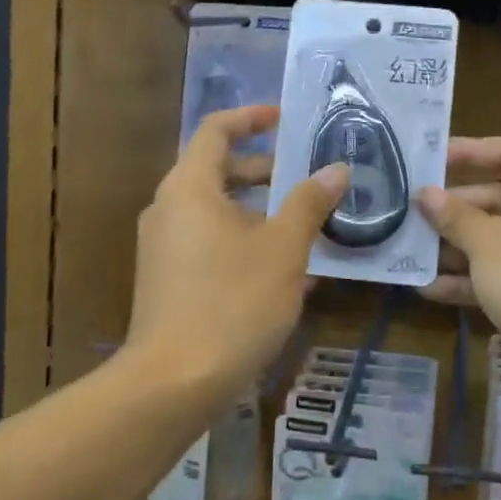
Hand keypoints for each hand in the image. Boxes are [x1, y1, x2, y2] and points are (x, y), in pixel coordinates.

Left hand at [126, 105, 347, 402]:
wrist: (174, 382)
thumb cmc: (233, 302)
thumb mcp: (283, 249)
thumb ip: (309, 203)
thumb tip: (337, 169)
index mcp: (189, 187)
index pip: (216, 130)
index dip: (251, 117)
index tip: (285, 119)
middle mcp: (168, 209)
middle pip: (217, 171)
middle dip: (264, 170)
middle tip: (307, 178)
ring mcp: (163, 247)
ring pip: (216, 212)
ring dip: (259, 211)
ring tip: (305, 227)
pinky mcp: (166, 280)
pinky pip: (208, 243)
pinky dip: (243, 242)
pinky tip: (282, 271)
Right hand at [418, 137, 500, 381]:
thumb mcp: (490, 244)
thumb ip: (455, 216)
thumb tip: (426, 194)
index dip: (467, 152)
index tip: (427, 160)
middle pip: (500, 199)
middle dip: (454, 209)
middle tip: (409, 211)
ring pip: (499, 241)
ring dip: (456, 248)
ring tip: (409, 250)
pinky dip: (472, 280)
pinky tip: (428, 289)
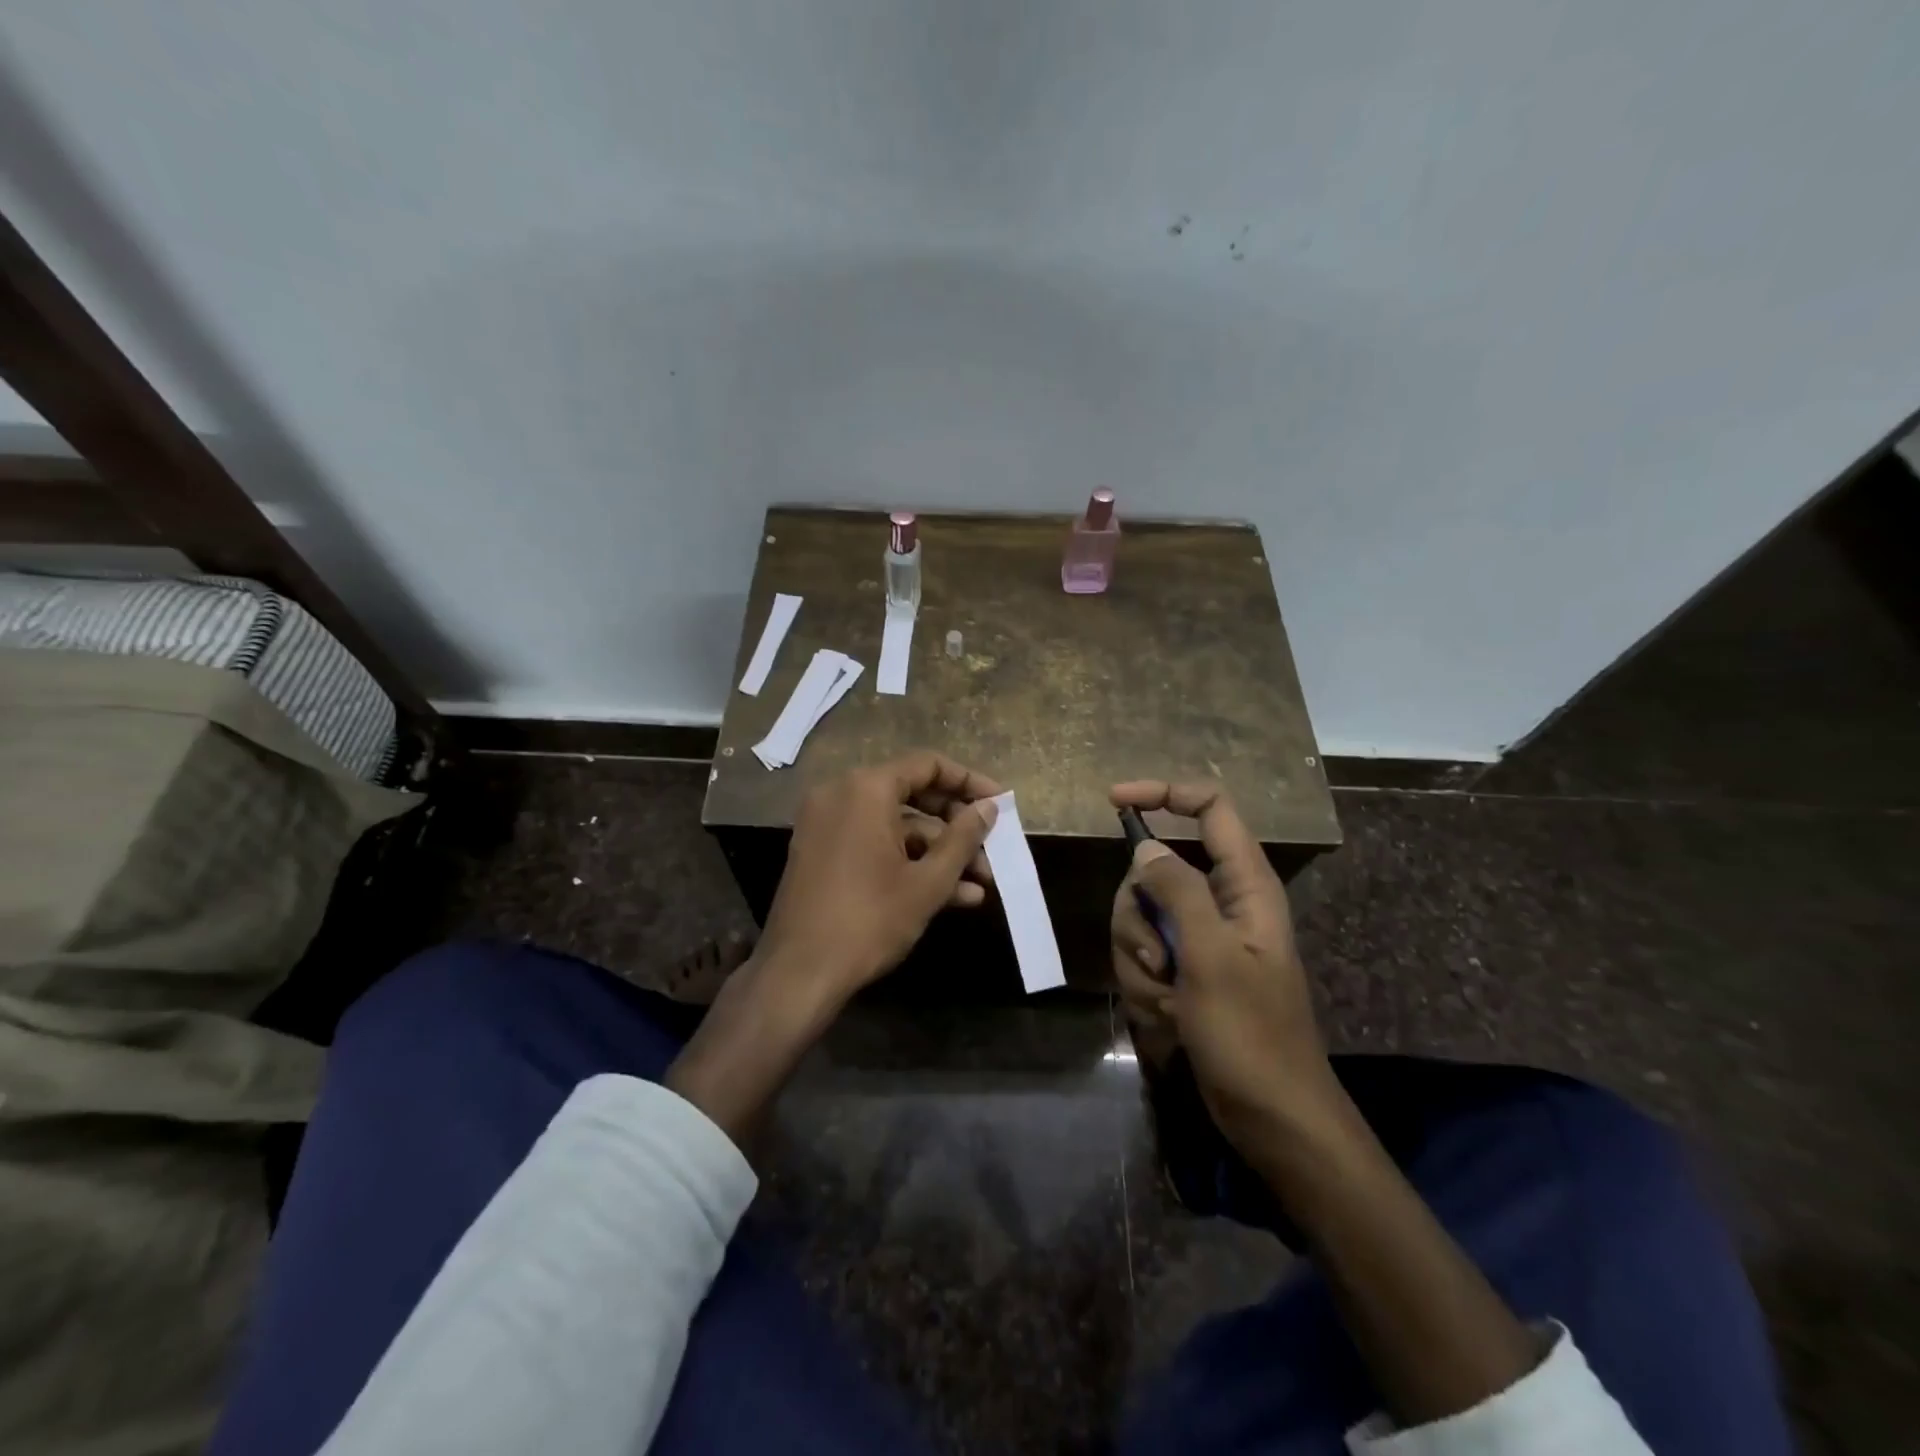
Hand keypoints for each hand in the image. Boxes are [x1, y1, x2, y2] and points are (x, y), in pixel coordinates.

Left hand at [756, 751, 1001, 1014]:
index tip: (1000, 803)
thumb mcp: (928, 882)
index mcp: (866, 789)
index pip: (928, 765)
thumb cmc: (869, 920)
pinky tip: (951, 896)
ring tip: (980, 884)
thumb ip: (963, 838)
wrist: (798, 973)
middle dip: (956, 826)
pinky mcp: (820, 853)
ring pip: (895, 826)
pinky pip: (873, 844)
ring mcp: (826, 824)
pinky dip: (907, 862)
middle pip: (912, 794)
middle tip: (991, 848)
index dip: (969, 782)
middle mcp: (841, 795)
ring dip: (938, 853)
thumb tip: (988, 808)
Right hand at [1109, 780, 1338, 1153]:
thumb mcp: (1211, 958)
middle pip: (1153, 870)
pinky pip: (1142, 954)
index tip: (1113, 802)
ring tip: (1169, 997)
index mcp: (1244, 885)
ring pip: (1139, 916)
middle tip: (1159, 957)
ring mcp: (1198, 938)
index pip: (1209, 808)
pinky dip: (1145, 983)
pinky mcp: (1183, 969)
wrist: (1270, 1115)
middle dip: (1138, 915)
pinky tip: (1169, 1016)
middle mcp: (1220, 902)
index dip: (1164, 793)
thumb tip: (1146, 848)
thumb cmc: (1251, 1034)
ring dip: (1139, 958)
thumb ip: (1178, 892)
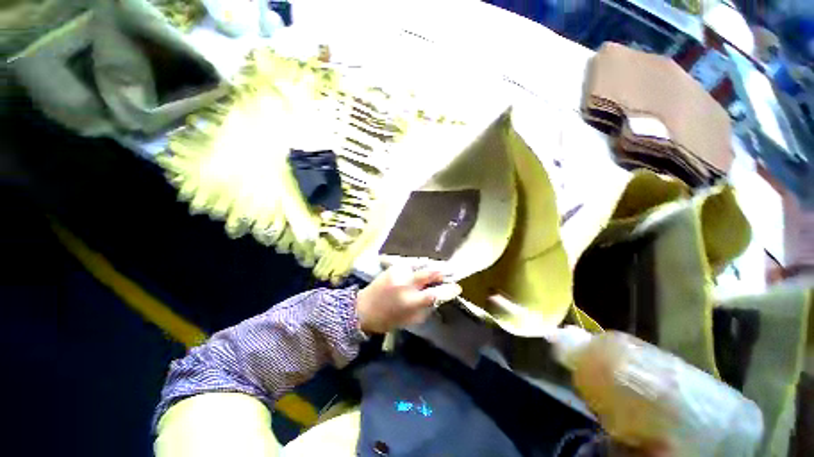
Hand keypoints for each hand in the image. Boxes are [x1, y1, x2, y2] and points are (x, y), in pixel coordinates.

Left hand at [355, 265, 462, 333]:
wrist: (363, 308)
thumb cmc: (388, 319)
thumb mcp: (410, 319)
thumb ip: (426, 307)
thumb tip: (439, 296)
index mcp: (410, 302)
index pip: (435, 293)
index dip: (449, 290)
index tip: (457, 287)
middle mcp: (406, 284)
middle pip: (430, 273)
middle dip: (442, 272)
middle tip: (448, 273)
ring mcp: (399, 273)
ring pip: (421, 266)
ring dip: (428, 269)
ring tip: (434, 271)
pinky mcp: (393, 267)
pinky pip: (410, 265)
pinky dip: (417, 268)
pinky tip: (417, 271)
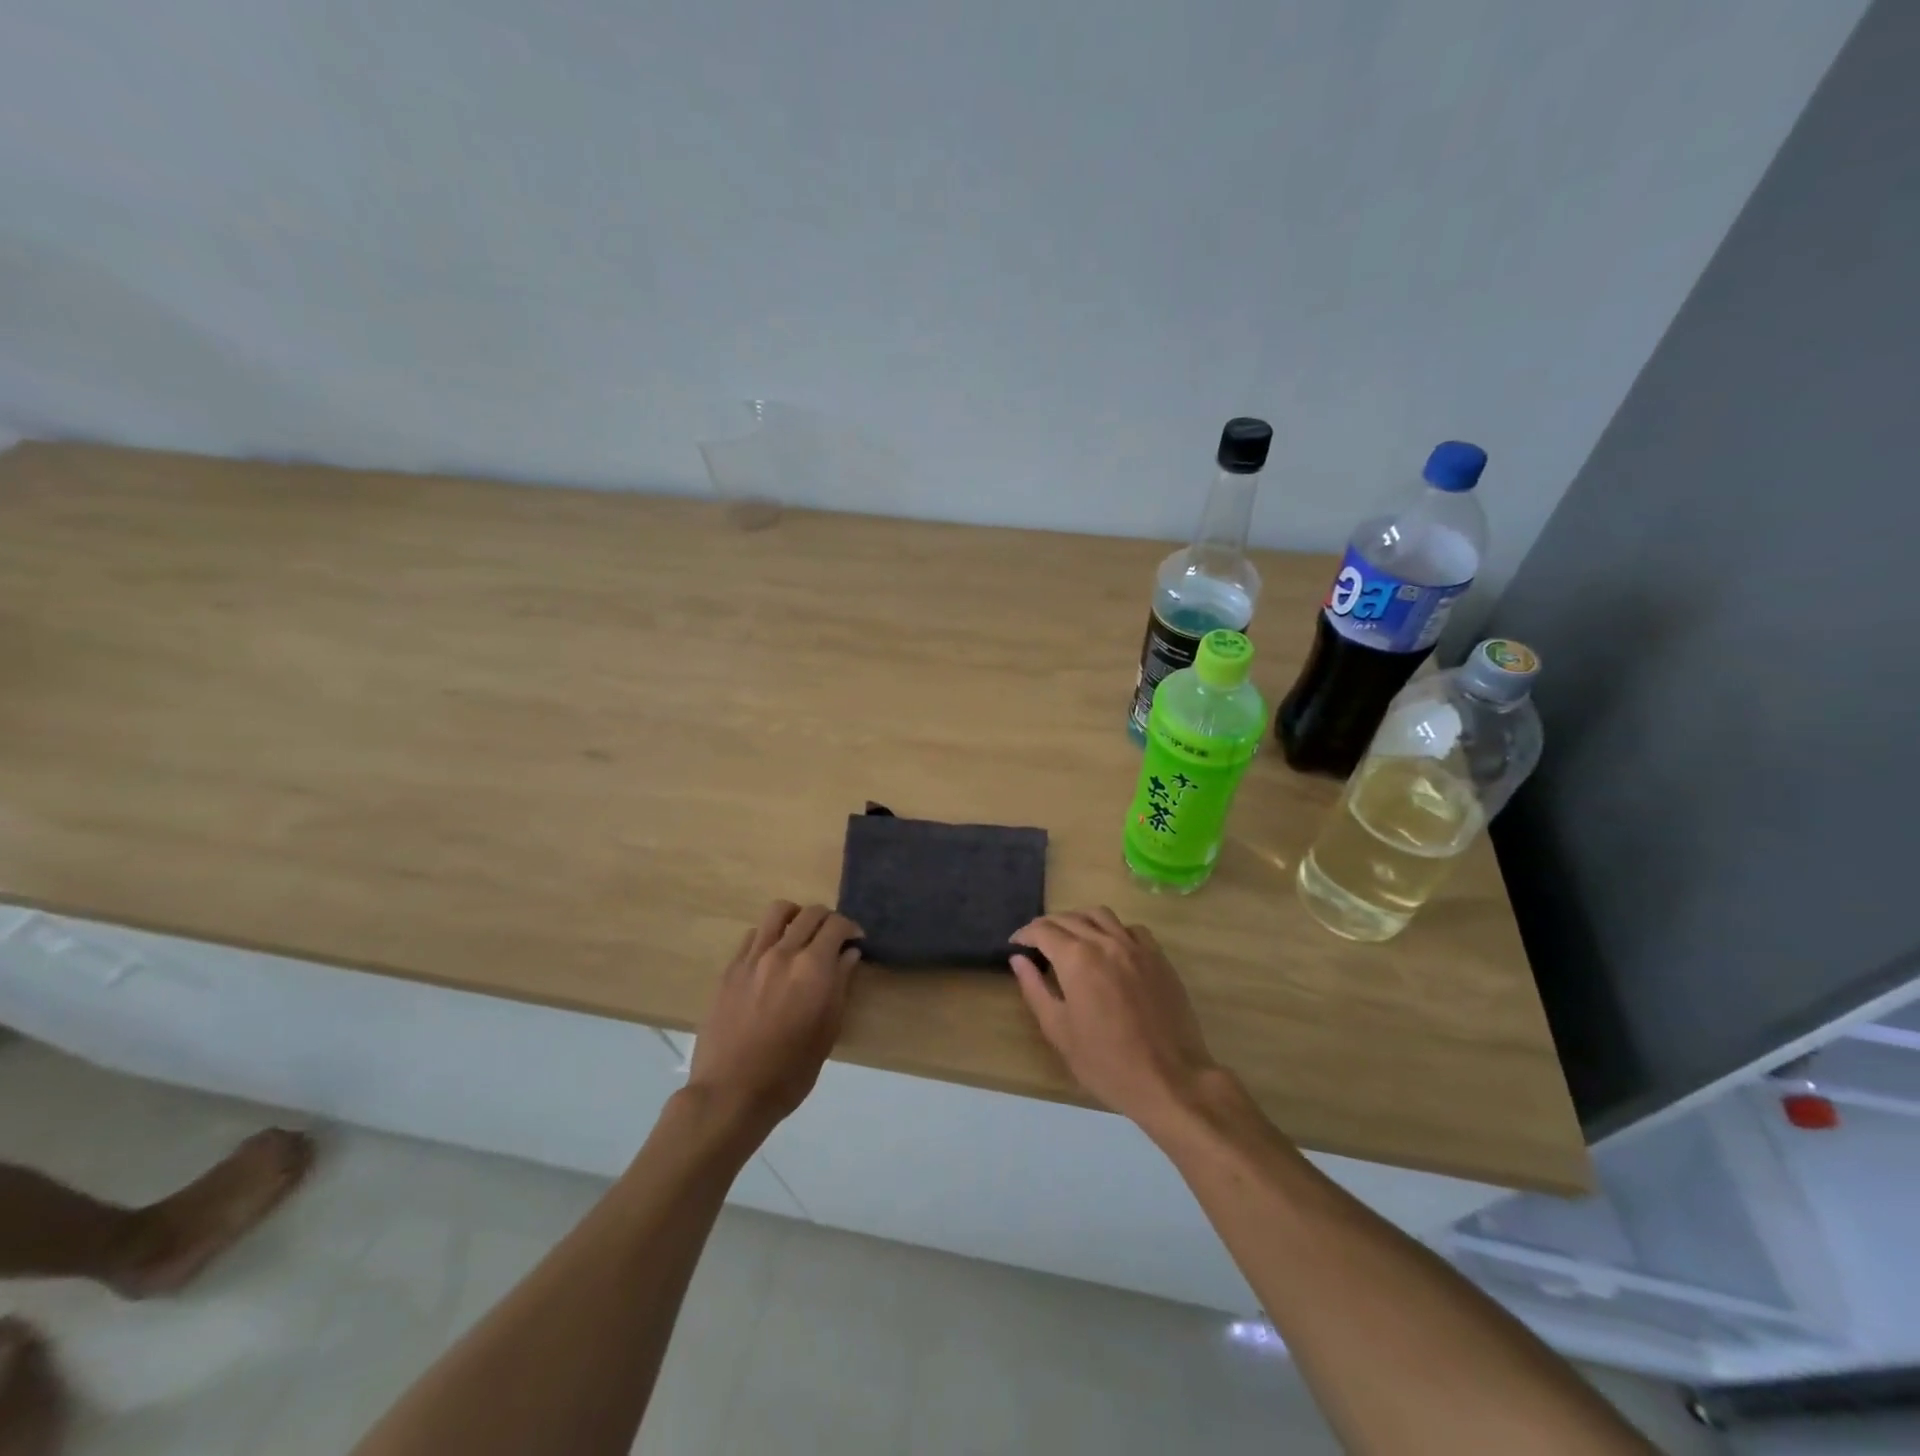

· · · · · · ·

**THE TASK**
With the line holding "thumb ip: (963, 838)" as the first and the line holding "ring pip: (1139, 916)" as the last, please transcribe exactly the lines of the material above in that range and nothing else.

**OUTPUT FOR THIS TASK**
thumb ip: (963, 838)
wrist: (798, 973)
middle dip: (956, 826)
pinky mcp: (820, 853)
ring pip: (895, 826)
pinky pip: (873, 844)
ring mcp: (826, 824)
pinky dip: (907, 862)
middle pip: (912, 794)
middle tip: (991, 848)
index dip: (969, 782)
middle mcp: (841, 795)
ring dip: (938, 853)
thumb tip: (988, 808)
Right hand at [1109, 780, 1338, 1153]:
thumb mcp: (1211, 958)
middle pip: (1153, 870)
pinky pip: (1142, 954)
index tip: (1113, 802)
ring tip: (1169, 997)
index mcp: (1244, 885)
ring pip: (1139, 916)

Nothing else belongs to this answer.